**COMPITO 1**
Secondo il testo su Shelley, chi pubblica Adonais a Pisa, e in quale mese?
**COMPITO 2**
Trascrivi dal testo su Shelley il passo che comincia con "In agosto Shelley" e termina con "Byron avevano predetto.".
**COMPITO 3**
Prosegui il testo su Shelley a partire dal punto in cui si ferma.

**ESTRATTO**

Discende su di me quel soffio il cui potere
ho invocato nel canto, la nave del mio spirito
è spinta ormai lontano dalla riva, lontano
dalla turba tremante le cui vele mai
furono offerte alla tempesta; la solida terra
e la sfera del cielo si sono spaccate
mentre bruciando al pari di una stella
nel più intimo velo dei Cieli, l’anima d’Adonais rifulge
dalle dimore in cui stanno gli Eterni.

L’amico Giovanni Rosini, romanziere, studioso di arte e editore, pubblica in Pisa Adonais a luglio.

In agosto Shelley va a Ravenna a trovare Lord Byron e Allegra, messa dal padre in un convento a Bagnacavallo dove morirà, a 6 anni, come le lettere disperate di Claire a Byron avevano predetto.

A gennaio del 1822, arriva Edwuard John Trelawny, un uomo di mare un po’ selvatico ma generoso come lo definiva Shelley, che li cerca perché affascinato da Byron e che ammalia a sua volta Mary. La quale ne sente la grande umanità pur non sapendo quanto lui le sarebbe stato vicino e amico negli anni futuri, dopo la morte di Shelley.

“The Liberal”

A Pisa non si parla d’altro che dei moti rivoluzionari: Shelley e Byron sono sempre in fibrillazione. Si preparano all’uso delle armi, ora per liberare un uomo che doveva essere bruciato vivo a Lucca per blasfemia (erano voci, ma ne venne un gran movimento) ora per accorrere a difendere gli insorti. Mary avrebbe ricordato sempre le passeggiate in carrozza dietro a Byron, Shelley e Pietro Gamba, che andavano al galoppo verso Villa Padula per esercitarsi a sparare, e quasi apparivano ragazzi felici nei loro giochi.

**RECORD FORNITI**
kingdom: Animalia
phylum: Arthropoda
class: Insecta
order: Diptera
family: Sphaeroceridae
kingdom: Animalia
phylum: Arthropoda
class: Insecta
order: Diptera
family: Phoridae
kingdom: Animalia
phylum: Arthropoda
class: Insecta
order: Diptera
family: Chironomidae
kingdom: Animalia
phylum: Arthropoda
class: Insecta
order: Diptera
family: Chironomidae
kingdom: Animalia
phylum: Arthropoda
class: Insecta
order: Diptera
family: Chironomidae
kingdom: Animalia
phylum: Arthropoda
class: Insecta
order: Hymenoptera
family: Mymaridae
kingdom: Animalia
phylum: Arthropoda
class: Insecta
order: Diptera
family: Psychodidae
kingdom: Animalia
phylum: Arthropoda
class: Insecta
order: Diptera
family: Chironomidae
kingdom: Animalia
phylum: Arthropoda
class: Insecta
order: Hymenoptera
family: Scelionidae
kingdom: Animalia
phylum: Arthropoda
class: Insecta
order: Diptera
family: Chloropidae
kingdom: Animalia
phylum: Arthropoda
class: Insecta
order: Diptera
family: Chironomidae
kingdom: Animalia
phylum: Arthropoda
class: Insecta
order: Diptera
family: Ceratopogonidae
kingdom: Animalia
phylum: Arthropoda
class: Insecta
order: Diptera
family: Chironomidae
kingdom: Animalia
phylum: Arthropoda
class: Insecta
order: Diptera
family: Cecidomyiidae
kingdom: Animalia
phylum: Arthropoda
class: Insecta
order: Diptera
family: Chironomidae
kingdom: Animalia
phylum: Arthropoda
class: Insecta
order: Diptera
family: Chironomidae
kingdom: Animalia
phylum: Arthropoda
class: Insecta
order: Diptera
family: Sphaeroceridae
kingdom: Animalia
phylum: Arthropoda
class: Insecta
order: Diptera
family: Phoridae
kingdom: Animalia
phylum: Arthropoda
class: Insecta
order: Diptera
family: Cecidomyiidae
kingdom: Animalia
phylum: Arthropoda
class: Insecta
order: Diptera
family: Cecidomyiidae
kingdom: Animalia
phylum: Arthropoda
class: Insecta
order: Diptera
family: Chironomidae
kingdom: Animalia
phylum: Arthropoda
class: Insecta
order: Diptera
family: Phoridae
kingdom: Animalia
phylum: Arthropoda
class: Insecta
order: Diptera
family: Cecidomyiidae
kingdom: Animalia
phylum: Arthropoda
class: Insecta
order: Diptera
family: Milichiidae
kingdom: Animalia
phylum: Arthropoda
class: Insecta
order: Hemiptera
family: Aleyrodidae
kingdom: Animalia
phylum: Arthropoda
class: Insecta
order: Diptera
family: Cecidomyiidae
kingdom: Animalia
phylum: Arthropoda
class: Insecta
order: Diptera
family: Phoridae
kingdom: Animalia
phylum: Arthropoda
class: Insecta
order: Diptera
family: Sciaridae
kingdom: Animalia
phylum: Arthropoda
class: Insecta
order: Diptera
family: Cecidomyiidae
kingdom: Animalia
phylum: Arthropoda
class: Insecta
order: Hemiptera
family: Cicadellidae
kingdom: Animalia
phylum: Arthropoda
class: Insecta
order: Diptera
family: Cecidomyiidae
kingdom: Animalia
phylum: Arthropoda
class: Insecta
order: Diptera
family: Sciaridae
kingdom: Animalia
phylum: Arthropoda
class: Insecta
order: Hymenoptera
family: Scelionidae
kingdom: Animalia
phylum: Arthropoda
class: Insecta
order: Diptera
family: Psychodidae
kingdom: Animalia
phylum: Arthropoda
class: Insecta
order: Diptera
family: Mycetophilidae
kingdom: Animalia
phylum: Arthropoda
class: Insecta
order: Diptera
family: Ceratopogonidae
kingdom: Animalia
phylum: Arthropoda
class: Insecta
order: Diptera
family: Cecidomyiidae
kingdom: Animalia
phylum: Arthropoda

**RISULTATO 1**
Giovanni Rosini, a luglio.

**RISULTATO 2**
In agosto Shelley va a Ravenna a trovare Lord Byron e Allegra, messa dal padre in un convento a Bagnacavallo dove morirà, a 6 anni, come le lettere disperate di Claire a Byron avevano predetto.

**RISULTATO 3**
Pensano anche di editare una rivista, “The Liberal”, che deve essere il segno del loro sodalizio intellettuale artistico e politico. Chiamano a questo scopo l’amico editore Leigh Hunt da Londra. La polizia li sorveglia. Accade anche uno scontro tra la guardia armata pisana e i bravi di Byron in cui il sergente Masi viene gravemente ferito e il bravo Titta incriminato. Alla fine di un lunghissimo processo Titta viene condannato a radersi la barba “rivoluzionaria” e i Byron e i conti Gamba banditi da Pisa: si recheranno quindi a Montenero vicino a Livorno.

Valperga, o Vita e avventure di Castruccio degli Antelminelli principe di Lucca, di Mary Shelley

Mary lavora finalmente al grande scenario storico e umano di Valperga, o vita e avventure di Castruccio degli Antelminelli principe di Lucca, che aveva in mente da molti anni e per il quale trova nelle biblioteche di Pisa tutta la documentazione necessaria. Il titolo contiene un toponimo, Valperga, castello che accoglie al suo interno chiunque chieda rifugio purché desista dall’uso delle armi – creazione fantastica di Mary il cui nome le viene però suggerito dal padre – e il nome proprio di Castruccio, la cui vita è ricostruita fedelmente sulle fonti storiche, tranne che per le vicende sentimentali completamente inventate. Valperga è un monumento alla madre: le due protagoniste femminili, Eutanasia e Beatrice, e le eretiche Guglielma e Maifreda, col loro sogno di una Trinità femminile che cambiasse il mondo, unisse cristiani ebrei e mussulmani, cancellasse le guerre anche di religione, disegnano un quadro grandioso di forze e di profezia: sono le protagoniste di una storia alternativa al patriarcato, sconfitta ma invincibile.

Tutta la famiglia di Mary compare trasfigurata nel romanzo: Mary Wollstonecraft in Beatrice, Mary stessa e Shelley in Eutanasia, Godwin, cui Mary aveva dedicato Frankenstein, nelle figure di Antonio degli Adimari e dei personaggi buoni e pacifici del romanzo. La collaborazione tra padre e figlia era di nuovo intensa: Mary gli aveva mandato il manoscritto e lui era intervenuto limando e suggerendo, fiero di un lavoro così importante. Sarebbe riuscito a farlo editare da Whittaker nel 1823 guadagnandoci ben seicento sterline.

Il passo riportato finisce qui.